Count the lines in the records that contain the string "labelfontname". Reply with the number only.

Data entries

****

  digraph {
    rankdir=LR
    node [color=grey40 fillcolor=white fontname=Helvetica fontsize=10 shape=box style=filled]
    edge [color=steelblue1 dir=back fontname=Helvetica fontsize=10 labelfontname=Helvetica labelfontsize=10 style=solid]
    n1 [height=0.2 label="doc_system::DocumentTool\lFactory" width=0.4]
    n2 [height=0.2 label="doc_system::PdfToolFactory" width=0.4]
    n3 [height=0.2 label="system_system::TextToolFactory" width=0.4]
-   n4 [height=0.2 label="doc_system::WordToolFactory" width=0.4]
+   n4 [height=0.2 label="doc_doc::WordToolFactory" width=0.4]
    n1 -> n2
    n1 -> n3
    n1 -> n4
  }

****

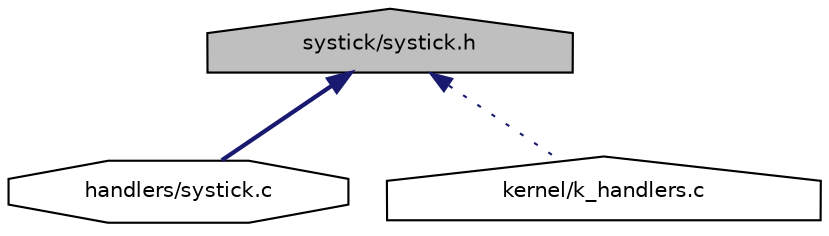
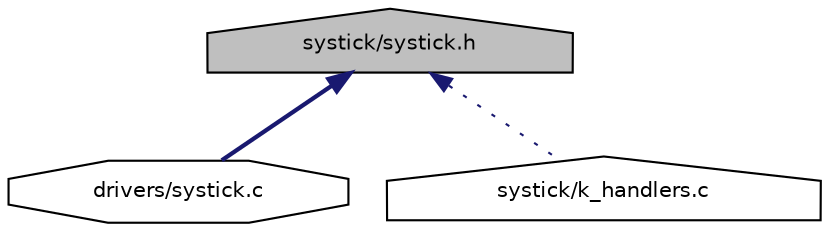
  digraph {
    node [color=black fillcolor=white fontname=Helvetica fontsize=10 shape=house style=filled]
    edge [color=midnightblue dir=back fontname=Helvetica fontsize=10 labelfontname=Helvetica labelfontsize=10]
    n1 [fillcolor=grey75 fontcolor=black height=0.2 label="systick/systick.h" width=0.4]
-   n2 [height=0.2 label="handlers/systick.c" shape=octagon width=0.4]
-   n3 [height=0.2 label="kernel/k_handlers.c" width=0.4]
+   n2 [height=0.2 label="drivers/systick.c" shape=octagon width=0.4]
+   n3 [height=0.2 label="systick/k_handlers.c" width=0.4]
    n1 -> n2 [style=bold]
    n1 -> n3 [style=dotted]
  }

****

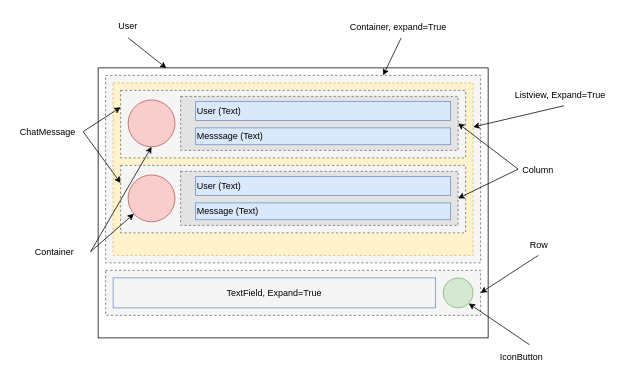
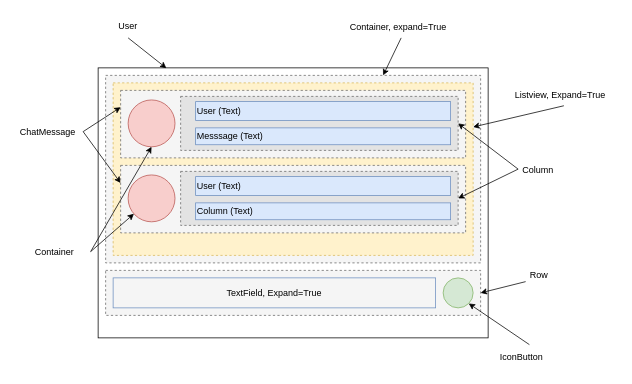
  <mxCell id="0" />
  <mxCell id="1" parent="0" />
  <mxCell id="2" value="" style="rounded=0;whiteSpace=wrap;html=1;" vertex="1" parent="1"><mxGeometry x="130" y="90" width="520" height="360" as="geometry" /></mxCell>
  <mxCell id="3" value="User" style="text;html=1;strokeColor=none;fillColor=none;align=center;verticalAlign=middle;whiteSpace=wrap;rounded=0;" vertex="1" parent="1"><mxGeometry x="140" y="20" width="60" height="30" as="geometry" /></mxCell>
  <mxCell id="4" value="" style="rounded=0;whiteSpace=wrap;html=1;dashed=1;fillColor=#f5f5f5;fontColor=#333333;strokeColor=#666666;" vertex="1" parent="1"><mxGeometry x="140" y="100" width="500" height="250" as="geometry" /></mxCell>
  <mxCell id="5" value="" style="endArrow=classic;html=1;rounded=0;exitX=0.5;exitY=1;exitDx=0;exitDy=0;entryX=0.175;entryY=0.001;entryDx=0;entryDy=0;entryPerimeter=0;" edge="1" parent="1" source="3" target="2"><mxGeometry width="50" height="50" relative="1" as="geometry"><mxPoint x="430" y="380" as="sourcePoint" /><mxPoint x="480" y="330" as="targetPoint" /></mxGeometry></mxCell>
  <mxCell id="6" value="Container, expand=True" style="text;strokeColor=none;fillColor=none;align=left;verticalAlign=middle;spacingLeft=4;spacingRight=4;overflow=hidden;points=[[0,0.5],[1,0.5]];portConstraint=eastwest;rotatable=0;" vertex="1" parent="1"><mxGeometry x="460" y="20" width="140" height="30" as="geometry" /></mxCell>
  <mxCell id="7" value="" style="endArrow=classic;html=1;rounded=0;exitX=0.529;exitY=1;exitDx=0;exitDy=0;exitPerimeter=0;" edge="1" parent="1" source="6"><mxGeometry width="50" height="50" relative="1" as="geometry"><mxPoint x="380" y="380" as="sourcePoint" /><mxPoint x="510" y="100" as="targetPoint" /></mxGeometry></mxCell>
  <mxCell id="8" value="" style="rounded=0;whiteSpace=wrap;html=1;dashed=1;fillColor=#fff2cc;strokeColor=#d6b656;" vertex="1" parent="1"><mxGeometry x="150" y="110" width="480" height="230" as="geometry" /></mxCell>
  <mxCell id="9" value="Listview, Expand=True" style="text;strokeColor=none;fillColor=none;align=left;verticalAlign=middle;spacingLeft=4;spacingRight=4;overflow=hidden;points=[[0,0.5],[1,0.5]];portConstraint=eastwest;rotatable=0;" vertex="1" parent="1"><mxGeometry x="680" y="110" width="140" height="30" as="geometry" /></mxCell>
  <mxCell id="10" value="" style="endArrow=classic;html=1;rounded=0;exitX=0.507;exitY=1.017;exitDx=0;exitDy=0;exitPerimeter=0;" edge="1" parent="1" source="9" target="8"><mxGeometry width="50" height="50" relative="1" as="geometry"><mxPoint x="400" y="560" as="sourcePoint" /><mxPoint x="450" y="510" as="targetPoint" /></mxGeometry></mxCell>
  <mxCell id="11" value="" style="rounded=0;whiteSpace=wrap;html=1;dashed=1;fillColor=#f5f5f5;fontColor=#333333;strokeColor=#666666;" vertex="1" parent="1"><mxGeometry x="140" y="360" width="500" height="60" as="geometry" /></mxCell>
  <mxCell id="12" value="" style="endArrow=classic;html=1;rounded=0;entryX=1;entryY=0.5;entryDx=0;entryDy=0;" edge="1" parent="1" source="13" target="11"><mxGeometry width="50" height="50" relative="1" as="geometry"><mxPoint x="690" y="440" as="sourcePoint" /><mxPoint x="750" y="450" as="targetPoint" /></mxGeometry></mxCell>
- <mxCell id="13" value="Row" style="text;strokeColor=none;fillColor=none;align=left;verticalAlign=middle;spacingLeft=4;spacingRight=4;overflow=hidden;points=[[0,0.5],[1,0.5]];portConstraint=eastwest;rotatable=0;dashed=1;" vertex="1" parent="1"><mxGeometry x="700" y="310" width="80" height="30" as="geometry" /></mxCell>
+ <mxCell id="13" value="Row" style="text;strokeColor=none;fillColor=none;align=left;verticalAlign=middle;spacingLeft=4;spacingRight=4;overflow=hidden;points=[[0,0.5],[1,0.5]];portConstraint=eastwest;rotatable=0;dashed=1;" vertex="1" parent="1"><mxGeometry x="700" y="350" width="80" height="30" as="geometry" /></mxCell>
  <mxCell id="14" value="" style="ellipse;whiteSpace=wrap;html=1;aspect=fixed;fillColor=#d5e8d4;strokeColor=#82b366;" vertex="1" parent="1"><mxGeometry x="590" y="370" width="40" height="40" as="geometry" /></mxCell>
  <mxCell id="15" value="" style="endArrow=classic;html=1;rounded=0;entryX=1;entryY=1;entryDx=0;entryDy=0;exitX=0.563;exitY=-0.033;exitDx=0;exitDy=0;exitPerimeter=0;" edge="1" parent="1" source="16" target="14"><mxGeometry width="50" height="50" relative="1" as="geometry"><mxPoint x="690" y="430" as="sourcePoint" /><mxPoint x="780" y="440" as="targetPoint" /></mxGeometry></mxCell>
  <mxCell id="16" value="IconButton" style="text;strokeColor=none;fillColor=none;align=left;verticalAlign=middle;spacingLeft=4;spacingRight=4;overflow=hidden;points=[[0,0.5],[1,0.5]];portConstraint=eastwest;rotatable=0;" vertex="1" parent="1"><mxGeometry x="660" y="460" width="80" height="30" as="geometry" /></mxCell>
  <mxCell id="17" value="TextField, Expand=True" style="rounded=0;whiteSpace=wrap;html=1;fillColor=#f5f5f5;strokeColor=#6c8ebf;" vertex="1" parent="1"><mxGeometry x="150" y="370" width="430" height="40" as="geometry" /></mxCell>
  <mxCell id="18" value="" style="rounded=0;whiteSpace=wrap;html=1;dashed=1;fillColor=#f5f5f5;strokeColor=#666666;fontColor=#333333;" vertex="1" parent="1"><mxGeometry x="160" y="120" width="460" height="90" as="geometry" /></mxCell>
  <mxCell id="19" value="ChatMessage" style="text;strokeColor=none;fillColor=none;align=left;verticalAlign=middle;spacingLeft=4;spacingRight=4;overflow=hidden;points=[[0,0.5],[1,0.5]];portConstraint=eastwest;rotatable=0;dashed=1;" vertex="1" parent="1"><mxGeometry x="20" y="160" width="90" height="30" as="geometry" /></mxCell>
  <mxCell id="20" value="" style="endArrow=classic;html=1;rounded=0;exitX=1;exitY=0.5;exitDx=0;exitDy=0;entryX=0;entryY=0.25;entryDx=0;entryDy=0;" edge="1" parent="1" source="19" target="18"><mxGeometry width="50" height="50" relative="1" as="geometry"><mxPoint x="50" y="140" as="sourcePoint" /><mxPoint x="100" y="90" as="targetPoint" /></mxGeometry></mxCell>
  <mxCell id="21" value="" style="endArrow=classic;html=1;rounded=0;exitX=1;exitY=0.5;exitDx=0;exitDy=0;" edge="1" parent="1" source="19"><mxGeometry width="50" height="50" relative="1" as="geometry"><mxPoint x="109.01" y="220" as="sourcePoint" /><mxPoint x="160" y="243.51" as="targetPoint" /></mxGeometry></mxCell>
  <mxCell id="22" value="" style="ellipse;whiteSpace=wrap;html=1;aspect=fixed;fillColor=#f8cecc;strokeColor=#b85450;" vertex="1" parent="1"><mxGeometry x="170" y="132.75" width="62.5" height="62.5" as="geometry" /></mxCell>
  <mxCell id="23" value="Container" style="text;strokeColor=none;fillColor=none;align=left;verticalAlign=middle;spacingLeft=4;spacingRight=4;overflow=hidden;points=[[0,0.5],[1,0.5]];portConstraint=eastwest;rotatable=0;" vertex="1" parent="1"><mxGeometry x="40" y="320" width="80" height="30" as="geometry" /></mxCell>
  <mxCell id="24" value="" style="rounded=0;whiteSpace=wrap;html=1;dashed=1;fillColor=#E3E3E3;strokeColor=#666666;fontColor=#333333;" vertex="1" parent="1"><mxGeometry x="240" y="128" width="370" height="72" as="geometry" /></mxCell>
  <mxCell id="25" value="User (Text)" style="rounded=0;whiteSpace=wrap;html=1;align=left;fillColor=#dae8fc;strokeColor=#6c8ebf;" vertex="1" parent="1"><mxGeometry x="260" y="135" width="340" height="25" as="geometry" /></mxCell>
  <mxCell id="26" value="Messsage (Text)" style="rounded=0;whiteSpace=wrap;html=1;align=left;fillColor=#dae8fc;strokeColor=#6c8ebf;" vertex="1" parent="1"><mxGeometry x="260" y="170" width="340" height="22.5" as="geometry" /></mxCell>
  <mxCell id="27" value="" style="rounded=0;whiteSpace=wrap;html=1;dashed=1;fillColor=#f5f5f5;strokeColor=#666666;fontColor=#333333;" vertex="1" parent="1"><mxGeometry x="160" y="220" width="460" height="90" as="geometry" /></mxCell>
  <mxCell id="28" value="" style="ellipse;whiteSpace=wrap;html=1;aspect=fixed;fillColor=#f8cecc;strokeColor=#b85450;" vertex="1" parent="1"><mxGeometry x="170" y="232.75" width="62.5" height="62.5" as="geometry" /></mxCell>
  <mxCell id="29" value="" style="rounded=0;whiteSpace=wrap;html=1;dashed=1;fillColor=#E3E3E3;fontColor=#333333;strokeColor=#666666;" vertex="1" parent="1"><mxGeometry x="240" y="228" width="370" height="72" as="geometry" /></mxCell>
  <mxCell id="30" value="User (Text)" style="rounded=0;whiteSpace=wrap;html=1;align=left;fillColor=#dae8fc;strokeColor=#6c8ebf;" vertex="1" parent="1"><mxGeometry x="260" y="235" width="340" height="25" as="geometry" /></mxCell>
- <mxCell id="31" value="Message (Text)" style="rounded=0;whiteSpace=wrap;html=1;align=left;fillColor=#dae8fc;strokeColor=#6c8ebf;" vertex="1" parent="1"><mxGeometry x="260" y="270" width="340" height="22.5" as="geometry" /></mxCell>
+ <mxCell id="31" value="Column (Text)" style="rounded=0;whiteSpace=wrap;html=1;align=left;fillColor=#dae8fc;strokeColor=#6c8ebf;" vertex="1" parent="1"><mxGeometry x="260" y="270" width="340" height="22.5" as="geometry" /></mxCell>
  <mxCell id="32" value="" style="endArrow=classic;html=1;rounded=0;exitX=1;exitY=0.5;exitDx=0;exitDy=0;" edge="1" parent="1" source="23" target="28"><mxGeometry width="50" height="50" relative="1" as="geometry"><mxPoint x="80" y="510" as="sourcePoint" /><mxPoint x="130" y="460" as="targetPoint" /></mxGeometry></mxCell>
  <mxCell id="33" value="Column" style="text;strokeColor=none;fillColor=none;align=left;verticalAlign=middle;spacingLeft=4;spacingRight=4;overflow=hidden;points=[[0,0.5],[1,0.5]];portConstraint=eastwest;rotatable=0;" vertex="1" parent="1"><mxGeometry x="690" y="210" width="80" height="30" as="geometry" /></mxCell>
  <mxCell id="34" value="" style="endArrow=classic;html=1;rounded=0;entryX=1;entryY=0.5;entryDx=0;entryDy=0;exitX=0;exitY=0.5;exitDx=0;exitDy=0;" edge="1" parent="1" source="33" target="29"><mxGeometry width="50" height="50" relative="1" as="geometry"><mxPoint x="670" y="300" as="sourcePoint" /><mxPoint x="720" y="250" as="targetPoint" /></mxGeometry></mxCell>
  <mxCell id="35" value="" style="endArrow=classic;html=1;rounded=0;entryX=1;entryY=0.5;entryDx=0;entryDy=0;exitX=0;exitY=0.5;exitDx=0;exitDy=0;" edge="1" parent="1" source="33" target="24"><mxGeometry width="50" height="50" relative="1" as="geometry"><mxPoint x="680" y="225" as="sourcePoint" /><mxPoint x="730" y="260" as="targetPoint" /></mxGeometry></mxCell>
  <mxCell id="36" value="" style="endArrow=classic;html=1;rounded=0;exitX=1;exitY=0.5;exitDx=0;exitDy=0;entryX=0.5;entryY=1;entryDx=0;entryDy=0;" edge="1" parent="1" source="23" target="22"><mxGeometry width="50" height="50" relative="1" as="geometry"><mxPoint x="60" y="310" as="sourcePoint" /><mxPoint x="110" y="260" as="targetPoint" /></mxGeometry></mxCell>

****

-- Response --
2